Constitui ameaça à Paz e estabilidade as atitudes e práticas que restringem os serviços e deveres do Estado à uma pequena minoria, que se acredita identificar-se e praticar uma certa ideologia política dominante. Ameaça à Paz um Estado que confina e privilegia, por exemplo, as suas funções de segurança, justiça, educação e saúde, entre outras, à um círculo restrito de indivíduos que o controla, gerindo-o à seu bel-prazer. É ameaçador um sistema de justiça injusto, de tão contrário à prática do seu próprio objecto. É ameaçador quando o Estado, na sua acção directa e indirecta promove e premeia, comportamentos e atitudes desviantes, oprimindo, desta forma, os cidadão que se destaquem pela grandeza e nobreza dos seus actos, por falta de alinhamento em relação à um determinado regime ou interesse particular.
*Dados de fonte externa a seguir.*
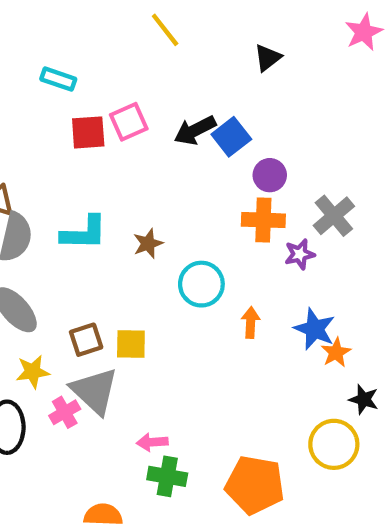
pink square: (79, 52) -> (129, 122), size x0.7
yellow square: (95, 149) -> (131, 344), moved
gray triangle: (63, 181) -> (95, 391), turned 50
Na minha convicção, ao invés de um objectivo concreto, o desarmamento da RENAMO constitui-se apenas um objectivo abstracto (marginal), ou o que se pode classificar de mero resultado “positivo” de um obejctivo nacional concreto, para o qual toda a nação se deve concentrar, que é o do desarmamento do País e do Estado dessas regras e atitudes injustas e revoltantes. É, por conseguinte, urgente desarmar o Estado de todo esse conjunto de factores que determinam que, mesmo depois de uma pausa de mais de vinte anos, ainda haja moçambicanos (tão patriotas quanto todos os restantes) que encontrem motivos e argumentos suficientes para recorrer ao uso da força das armas para que, com as suas diferenças, sejam ouvidos, aceites, e que se sintam parte integrante do projecto de edificação da nação moçambicana.
A convicção da qual não alinho, não parece considerar estes aspectos. Pois, ela não é susceptível de explicar a lógica do uso recorrente da violência em Moçambique como o aparente único mecanismo de obtenção de concessões políticas, sociais e económicas. Ela peca por não poder explicar a racionalidade que governa a atitude de um homem qualquer, que mesmo depois de ter experimentado longos anos, sob a tranquilidade que a Paz oferece, opte pelo caminho da guerra, repetidamente, com força e, provavelmente, determinação ainda maiores do que as do passado. Ela não permite descortinar, para poder combater, as verdadeiras condições estruturais que tem estado a determinar o estado de guerra ou de Paz em Moçambique.
Para mim, o verdadeiro desafio de Moçambique é, neste sentido, simplesmente, o seu auto-desarmamento. O desarmamento das mentes e das atitudes que governam as relações entre cada um dos moçambicanos e o seu próprio Estado e, consequentemente, dos mecanismos que condicionam e determinam o acesso aos benefícios que desta relação podem advir.
* Fredson Guilengue trabalha com a Fundação Rosa Luxemburgo, região da África Austral, sediada em Joanesburgo.